TO DO
Below are the entries to work from; restate word for word the portion that opens with the line containing "cancer was stained" and closes with the line containing "tissue: human Hodgkin's", keeping both.

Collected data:
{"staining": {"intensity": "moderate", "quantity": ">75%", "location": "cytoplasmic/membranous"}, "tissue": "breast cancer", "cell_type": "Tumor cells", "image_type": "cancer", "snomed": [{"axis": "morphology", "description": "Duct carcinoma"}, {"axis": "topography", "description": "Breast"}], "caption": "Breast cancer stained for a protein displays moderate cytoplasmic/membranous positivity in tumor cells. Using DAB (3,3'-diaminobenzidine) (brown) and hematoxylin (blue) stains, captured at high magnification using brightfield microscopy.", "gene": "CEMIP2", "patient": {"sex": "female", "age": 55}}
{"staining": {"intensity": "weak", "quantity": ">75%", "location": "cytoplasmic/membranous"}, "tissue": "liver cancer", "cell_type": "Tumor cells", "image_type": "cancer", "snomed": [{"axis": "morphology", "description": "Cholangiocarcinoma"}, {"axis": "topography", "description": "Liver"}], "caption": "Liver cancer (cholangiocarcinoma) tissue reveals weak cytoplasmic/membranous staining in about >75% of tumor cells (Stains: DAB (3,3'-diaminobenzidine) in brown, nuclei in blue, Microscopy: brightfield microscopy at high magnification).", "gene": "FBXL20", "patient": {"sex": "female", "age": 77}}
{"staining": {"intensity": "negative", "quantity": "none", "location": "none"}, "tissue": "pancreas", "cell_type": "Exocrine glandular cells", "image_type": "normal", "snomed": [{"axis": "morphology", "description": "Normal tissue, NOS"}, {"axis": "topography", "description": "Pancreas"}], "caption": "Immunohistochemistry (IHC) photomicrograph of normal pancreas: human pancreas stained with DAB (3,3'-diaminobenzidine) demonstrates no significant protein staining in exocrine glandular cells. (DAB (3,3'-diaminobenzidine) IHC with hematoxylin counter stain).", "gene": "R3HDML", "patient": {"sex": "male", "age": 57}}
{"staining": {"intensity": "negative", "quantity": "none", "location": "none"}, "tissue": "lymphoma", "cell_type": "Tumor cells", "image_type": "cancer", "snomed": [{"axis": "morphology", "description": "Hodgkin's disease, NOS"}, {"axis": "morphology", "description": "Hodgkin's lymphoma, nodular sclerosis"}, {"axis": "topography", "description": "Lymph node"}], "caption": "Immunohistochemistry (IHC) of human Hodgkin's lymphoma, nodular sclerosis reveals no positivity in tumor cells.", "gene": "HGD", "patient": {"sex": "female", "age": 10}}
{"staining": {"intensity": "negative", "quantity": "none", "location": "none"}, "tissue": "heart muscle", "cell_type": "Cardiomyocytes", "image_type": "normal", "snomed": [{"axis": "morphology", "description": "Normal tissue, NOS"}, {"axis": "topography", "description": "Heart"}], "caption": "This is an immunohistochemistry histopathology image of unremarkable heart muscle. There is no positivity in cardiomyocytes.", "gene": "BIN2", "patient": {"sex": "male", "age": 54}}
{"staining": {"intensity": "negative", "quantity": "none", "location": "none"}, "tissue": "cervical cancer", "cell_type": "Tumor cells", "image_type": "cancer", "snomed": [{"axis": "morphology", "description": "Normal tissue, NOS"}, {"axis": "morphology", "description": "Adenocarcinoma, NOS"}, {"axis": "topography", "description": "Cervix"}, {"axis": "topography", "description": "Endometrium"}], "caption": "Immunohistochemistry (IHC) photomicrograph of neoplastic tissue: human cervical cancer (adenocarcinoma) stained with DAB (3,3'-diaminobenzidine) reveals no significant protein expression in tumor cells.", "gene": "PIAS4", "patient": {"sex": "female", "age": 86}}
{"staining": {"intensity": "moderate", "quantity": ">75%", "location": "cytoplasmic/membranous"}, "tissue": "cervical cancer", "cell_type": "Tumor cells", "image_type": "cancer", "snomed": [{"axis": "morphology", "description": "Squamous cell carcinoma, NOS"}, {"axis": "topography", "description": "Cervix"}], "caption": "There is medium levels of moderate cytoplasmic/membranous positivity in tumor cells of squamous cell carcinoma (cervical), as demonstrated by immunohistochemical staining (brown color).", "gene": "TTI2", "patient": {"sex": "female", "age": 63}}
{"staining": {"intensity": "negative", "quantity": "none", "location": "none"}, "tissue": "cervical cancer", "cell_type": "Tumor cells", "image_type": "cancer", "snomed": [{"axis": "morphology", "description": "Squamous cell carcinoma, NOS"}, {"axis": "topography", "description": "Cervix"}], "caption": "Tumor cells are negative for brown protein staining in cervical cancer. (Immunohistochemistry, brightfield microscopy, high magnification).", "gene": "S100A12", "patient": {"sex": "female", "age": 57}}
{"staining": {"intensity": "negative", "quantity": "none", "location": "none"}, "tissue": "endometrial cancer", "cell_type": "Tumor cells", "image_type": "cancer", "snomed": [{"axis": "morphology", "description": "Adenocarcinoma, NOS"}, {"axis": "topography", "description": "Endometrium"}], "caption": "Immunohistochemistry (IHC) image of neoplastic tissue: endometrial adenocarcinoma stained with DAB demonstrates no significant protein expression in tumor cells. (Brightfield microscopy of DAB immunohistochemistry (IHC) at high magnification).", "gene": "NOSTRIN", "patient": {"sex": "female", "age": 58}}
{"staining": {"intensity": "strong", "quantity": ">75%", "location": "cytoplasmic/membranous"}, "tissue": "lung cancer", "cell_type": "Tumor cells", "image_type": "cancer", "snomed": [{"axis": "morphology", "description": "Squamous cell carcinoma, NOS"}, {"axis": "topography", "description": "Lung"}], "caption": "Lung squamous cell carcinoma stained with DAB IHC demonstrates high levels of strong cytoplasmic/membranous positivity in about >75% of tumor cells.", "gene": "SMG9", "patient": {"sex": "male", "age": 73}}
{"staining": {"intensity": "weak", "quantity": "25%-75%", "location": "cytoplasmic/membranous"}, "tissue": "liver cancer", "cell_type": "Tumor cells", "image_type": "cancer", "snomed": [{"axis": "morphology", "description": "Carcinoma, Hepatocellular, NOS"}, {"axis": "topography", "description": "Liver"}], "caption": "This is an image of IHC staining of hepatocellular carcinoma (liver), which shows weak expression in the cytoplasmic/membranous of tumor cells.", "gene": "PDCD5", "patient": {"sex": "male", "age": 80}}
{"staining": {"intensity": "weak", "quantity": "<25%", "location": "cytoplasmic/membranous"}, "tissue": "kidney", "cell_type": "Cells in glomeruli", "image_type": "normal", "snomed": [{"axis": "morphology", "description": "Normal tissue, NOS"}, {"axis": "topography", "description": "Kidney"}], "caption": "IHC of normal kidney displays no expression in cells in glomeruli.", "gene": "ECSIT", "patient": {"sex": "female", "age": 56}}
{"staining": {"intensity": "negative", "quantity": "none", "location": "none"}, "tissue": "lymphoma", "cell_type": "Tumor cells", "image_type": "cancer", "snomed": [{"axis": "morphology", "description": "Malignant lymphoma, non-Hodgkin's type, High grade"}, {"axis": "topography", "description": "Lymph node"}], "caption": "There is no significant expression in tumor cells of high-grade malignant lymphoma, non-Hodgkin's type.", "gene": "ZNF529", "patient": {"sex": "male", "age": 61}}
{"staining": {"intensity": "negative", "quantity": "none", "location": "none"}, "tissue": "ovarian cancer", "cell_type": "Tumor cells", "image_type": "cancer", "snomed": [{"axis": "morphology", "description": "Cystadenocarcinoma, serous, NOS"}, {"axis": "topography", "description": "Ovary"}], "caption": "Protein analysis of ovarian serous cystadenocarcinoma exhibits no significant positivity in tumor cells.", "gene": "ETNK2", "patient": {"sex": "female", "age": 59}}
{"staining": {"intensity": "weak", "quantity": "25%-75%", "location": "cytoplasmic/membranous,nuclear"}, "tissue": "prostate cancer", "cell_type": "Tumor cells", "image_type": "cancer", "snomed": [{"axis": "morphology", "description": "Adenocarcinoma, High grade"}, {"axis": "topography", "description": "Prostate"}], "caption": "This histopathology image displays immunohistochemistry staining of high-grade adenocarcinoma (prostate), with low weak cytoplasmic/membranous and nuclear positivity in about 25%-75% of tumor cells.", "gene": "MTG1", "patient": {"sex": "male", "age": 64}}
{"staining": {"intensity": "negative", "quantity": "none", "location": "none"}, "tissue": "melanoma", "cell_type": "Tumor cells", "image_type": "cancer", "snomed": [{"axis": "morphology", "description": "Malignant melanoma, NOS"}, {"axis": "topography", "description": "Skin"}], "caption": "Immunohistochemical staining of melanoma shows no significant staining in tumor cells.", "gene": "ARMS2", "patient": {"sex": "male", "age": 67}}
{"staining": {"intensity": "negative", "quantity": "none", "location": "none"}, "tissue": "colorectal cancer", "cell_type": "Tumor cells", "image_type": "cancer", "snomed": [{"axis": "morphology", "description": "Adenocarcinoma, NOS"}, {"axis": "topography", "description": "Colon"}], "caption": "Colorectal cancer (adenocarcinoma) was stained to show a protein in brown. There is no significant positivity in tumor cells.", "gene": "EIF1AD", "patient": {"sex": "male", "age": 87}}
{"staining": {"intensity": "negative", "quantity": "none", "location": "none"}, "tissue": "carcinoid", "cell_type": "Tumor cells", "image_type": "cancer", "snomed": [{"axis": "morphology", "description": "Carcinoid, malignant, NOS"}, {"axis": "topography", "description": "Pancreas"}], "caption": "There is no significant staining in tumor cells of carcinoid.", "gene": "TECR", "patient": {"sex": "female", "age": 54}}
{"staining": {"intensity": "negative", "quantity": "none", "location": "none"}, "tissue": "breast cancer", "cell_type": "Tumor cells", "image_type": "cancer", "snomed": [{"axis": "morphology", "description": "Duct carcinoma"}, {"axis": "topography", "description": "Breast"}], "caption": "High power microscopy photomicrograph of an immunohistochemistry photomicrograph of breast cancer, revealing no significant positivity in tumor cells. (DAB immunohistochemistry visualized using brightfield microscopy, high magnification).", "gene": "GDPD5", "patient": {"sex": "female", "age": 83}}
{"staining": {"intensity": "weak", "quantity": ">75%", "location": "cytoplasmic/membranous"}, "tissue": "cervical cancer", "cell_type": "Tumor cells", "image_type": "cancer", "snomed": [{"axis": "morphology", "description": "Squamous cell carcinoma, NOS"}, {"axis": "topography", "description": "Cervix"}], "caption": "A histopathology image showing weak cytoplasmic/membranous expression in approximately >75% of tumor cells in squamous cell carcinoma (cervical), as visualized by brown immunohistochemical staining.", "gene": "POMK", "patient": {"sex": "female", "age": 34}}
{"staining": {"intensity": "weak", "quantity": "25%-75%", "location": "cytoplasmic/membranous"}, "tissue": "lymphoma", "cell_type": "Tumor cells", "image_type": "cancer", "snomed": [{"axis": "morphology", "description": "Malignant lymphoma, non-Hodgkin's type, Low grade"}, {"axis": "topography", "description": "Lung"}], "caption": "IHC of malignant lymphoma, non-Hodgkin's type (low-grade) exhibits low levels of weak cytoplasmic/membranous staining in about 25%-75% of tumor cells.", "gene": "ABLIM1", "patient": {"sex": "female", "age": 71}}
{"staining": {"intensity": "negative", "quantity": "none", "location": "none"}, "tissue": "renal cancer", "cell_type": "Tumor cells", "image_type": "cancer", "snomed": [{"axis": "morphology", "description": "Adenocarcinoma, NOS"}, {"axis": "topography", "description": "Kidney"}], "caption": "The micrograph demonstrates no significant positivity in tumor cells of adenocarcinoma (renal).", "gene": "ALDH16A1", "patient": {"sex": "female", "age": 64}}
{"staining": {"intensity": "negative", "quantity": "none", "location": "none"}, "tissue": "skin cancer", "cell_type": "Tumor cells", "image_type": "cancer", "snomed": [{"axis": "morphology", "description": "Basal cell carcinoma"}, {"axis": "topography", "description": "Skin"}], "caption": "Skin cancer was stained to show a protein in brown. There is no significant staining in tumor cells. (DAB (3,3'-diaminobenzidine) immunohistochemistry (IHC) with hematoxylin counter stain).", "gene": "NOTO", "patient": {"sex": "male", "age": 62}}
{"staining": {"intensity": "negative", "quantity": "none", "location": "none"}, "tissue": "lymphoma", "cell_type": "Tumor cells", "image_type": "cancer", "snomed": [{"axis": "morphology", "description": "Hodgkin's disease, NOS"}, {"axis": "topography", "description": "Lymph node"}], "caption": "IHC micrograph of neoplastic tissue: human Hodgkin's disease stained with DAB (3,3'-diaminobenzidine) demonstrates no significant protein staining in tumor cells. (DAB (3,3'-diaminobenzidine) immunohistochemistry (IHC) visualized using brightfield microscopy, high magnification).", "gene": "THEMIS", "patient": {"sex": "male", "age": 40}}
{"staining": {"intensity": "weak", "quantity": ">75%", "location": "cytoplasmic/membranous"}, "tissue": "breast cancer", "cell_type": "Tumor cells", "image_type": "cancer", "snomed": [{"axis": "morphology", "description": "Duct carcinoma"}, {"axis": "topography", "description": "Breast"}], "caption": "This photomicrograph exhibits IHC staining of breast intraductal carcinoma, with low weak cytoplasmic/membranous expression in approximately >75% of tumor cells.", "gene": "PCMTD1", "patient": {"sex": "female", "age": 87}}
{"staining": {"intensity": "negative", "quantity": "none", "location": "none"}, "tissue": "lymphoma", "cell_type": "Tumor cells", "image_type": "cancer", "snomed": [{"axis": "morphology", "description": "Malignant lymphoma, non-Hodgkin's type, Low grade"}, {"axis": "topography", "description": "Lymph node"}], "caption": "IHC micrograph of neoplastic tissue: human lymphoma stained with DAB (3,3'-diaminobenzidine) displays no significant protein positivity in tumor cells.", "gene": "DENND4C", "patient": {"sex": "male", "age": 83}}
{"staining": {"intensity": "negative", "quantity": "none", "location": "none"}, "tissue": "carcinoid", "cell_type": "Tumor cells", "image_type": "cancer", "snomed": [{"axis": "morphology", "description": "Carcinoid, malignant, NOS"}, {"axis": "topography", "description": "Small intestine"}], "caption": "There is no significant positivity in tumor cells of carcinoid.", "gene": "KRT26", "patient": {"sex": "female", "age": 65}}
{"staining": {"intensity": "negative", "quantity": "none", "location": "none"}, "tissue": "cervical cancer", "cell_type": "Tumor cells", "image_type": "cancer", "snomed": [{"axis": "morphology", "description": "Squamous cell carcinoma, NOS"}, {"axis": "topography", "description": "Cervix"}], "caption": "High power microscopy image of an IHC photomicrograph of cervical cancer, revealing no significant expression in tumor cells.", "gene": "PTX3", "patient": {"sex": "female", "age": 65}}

ANSWER BELOW
{"staining": {"intensity": "negative", "quantity": "none", "location": "none"}, "tissue": "skin cancer", "cell_type": "Tumor cells", "image_type": "cancer", "snomed": [{"axis": "morphology", "description": "Basal cell carcinoma"}, {"axis": "topography", "description": "Skin"}], "caption": "Skin cancer was stained to show a protein in brown. There is no significant staining in tumor cells. (DAB (3,3'-diaminobenzidine) immunohistochemistry (IHC) with hematoxylin counter stain).", "gene": "NOTO", "patient": {"sex": "male", "age": 62}}
{"staining": {"intensity": "negative", "quantity": "none", "location": "none"}, "tissue": "lymphoma", "cell_type": "Tumor cells", "image_type": "cancer", "snomed": [{"axis": "morphology", "description": "Hodgkin's disease, NOS"}, {"axis": "topography", "description": "Lymph node"}], "caption": "IHC micrograph of neoplastic tissue: human Hodgkin's disease stained with DAB (3,3'-diaminobenzidine) demonstrates no significant protein staining in tumor cells. (DAB (3,3'-diaminobenzidine) immunohistochemistry (IHC) visualized using brightfield microscopy, high magnification).", "gene": "THEMIS", "patient": {"sex": "male", "age": 40}}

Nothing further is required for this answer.